Ellen worked until late evening. She drove home under a scudding moon, the shadows tricky, especially when she came to the tree canopy over Challis’s rain-slicked road. But she’d driven this road at this time of the night ever since the Katie Blasko kidnapping, and was familiar with the bends, the contours, the gaps between the roadside trees- particularly the gap where a stock gate had been set in Challis’s front fence. The gate, never used now, dated from an earlier era, when the house had been part of a working farm. She liked to glance through the gap: Challis’s house was set on a gentle slope, and she found it reassuring to look up and see the floor lamps glowing behind the sitting-room curtains, lights that she’d left on that morning to welcome herself home.

This time she saw a shape slip past one of the windows.

Ellen did not vary her pace but continued along the road, up and over the hill, past the farm with the barking dogs, letting the sound of her car apparently dwindle into the distance. She drove for a kilometre, and then pulled into the driveway of a hobby farm. The owner, a Melbourne accountant, was never there during the week.

She went back to Challis’s on foot, avoiding the loose gravel of the road, which would announce her presence and fill her own ears with distracting sounds. Instead, she headed overland, trotting carefully through grassy paddocks, vaulting over the wire fences, until she came to the rear of the house. Behind her was another slope and another hobby farm, several hundred metres away and also empty tonight.
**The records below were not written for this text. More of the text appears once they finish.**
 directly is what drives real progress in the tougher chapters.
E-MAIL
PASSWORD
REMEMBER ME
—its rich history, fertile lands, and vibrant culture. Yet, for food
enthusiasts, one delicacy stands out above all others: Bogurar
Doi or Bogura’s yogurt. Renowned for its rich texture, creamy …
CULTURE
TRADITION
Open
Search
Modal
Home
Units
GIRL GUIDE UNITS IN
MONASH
From here she was slightly elevated and could look down on the back of Challis’s house. His rear boundary was another wire fence. She paused for a while, listening. Her eyes were accustomed to the darkness now and she was alert for all sounds and movements. She waited for ten minutes before she saw Kellock. A brief, chancy beam of moonlight caught him, just as she was about to advance on the house. It was not so much his face as his stance, his bulky alertness, that she recognised. He watched and waited, and so did she, for a solid hour. He was patient, she was patient. She could smell him, she realised, an amalgam of aftershave and perspiration. Did he sense her? Her perfume, this morning’s scented shampoo and conditioner? He gave no sign of it. She was distracted by thoughts of Challis then. How would she characterise his smell? Clean, undisguised. There wasn’t much in the way of scented soaps in his bathroom. No old aftershave containers. Skulking like this in the nighttime and its shadows was arousing her.
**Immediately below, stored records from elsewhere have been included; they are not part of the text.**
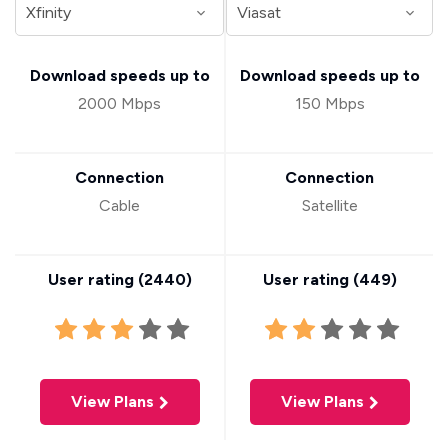
Download speeds up to
Download speeds up to
2000 Mbps
150 Mbps
Connection
Connection
Cable
Satellite
User rating (
2440
)
User rating (
449
)
View Plans
View Plans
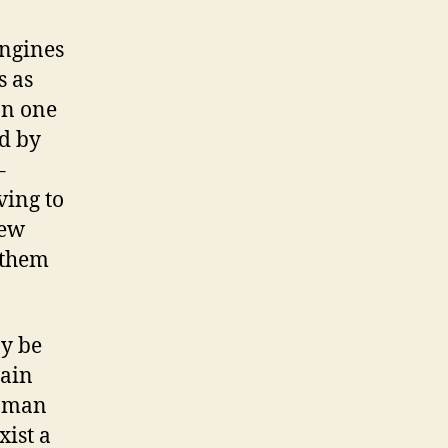
engines
s as
on one
nd by
–
ving to
new
 them
ay be
tain
woman
xist a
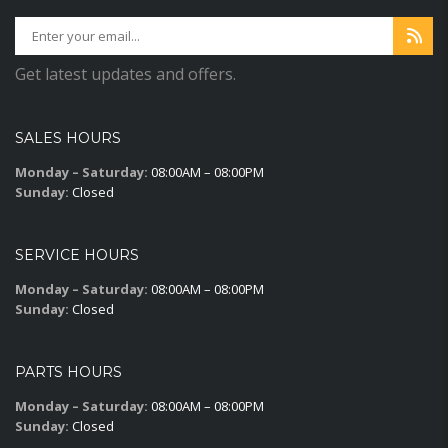
Get latest updates and offers.
SALES HOURS
Monday – Saturday:
08:00AM – 08:00PM
Sunday:
Closed
SERVICE HOURS
Monday – Saturday:
08:00AM – 08:00PM
Sunday:
Closed
PARTS HOURS
Monday – Saturday:
08:00AM – 08:00PM
Sunday:
Closed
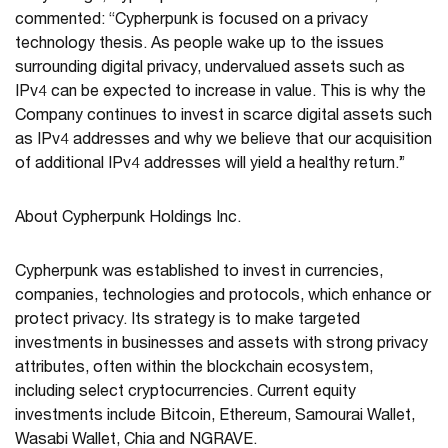
commented: “Cypherpunk is focused on a privacy
technology thesis. As people wake up to the issues
surrounding digital privacy, undervalued assets such as
IPv4 can be expected to increase in value. This is why the
Company continues to invest in scarce digital assets such
as IPv4 addresses and why we believe that our acquisition
of additional IPv4 addresses will yield a healthy return.”
About Cypherpunk Holdings Inc.
Cypherpunk was established to invest in currencies,
companies, technologies and protocols, which enhance or
protect privacy. Its strategy is to make targeted
investments in businesses and assets with strong privacy
attributes, often within the blockchain ecosystem,
including select cryptocurrencies. Current equity
investments include Bitcoin, Ethereum, Samourai Wallet,
Wasabi Wallet, Chia and NGRAVE.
Kellock broke first. One moment he was there and the next he was gone. Ellen shrank deeper into the grass and waited, just in case he was flanking her. She thought about the blood on Sasha’s collar. Of course it was Kellock’s, and of course he’d got it when Sasha bit him. But a defence lawyer would have a field day with that evidence. He’d cite the discredited lab work and Scobie Sutton’s balls-up at the scene of the Jarrett shooting, and propose another scenario: ‘My client is in charge of the Waterloo police station. Naturally he keeps abreast of all its functions and activities. He patted the dog when it was brought in to the station on its way to the lab. The dog bit him. There is nothing sinister in his blood being found on the collar.’